Hello, I have a C function that wants to take in a...
# multiplatform
k
Hello, I have a C function that wants to take in a
CPointer<uint8_tVar>
as input, the wrapper will take in a string value that will need to be converted to this type. I am currently doing the following
Copy code
fun storeGenerateRawKey(key: String): String? {
    var byteArray = key.encodeToByteArray()

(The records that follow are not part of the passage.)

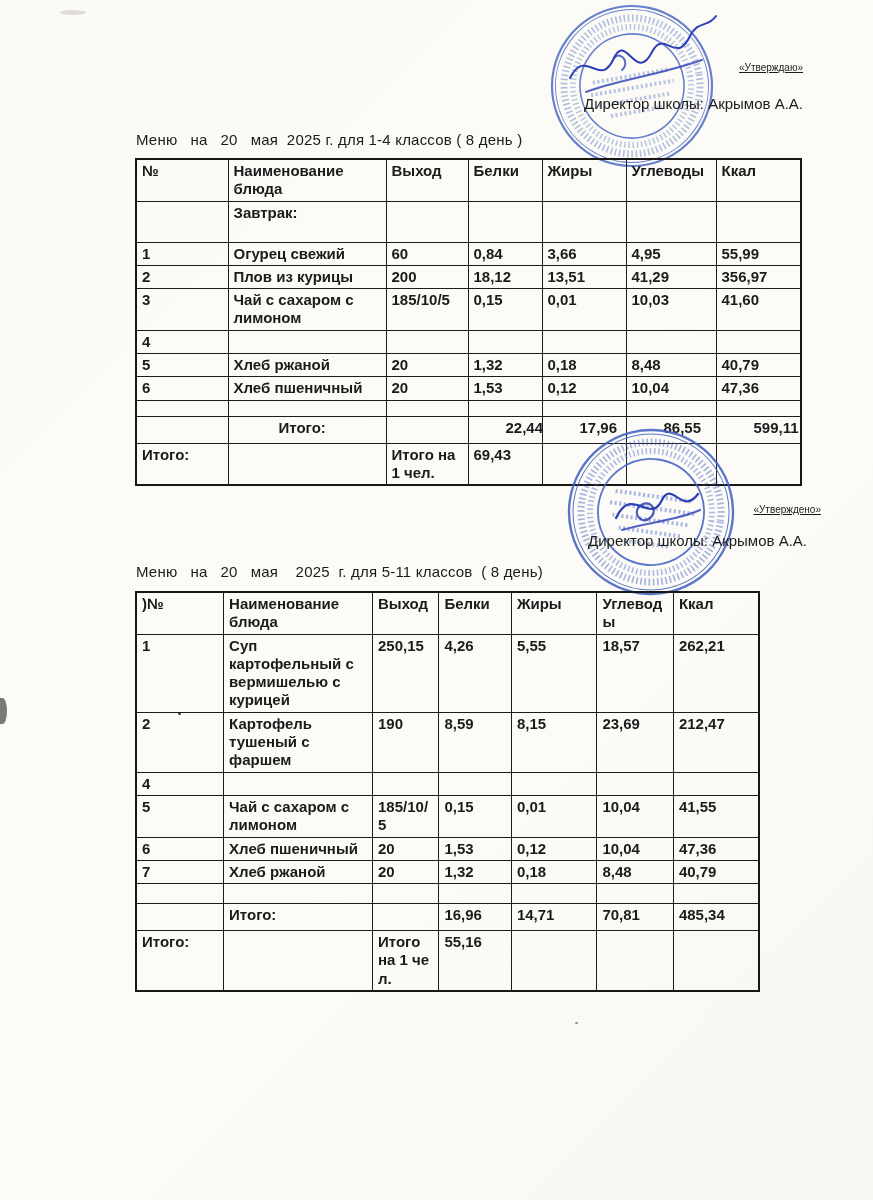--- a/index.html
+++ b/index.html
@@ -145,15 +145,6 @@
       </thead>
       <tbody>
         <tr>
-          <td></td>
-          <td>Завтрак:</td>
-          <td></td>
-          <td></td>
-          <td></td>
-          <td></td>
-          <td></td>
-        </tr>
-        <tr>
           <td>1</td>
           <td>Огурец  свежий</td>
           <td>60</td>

    var uIntArray = UIntArray(byteArray.size) { i -> byteArray[i].toUInt()}
    memScoped {
        val buffer = cValue<ByteBuffer>{
           data = uIntArray.refTo(0) as CPointer<uint8_tVar>
           len = uIntArray.size.toLong()
        }
    }

... some more opertations ...

    return some string or null
}
where the byteBuffer is the struct defined in the library that I am importing. My main concern is the type cast and if this is the correct and safe way to do this conversion.
j
You can use reinterpret to cast a native pointer to another type.
k
The result of refTo(0) is a CPointer I am not seeing a way to get a native pointer back from the array. That link is saying to use a plain Kotlin cast for CPointers so I would assume this is correct then?
j
Try
data = uIntArray.refTo(0).getPointer(this@memScoped).reinterpret<uint8_tVar>()
The reference is only guaranteed to be valid within the
memScoped
block though.
k
I’ll take a look at it
I ended up taking the input string and converting it to a cstring using the
.cstr
property and then taking that and making a
uint8_tVar
array with allocArray in my memscope and just coping over each byte to the array with
uIntByteBuffer[i] = cstring.ptr[i].toUByte()
inside a for loop. This resulted in a correctly typed array for what the c struct was expecting. Hopefully that is enough information if someone needs to do this in the future.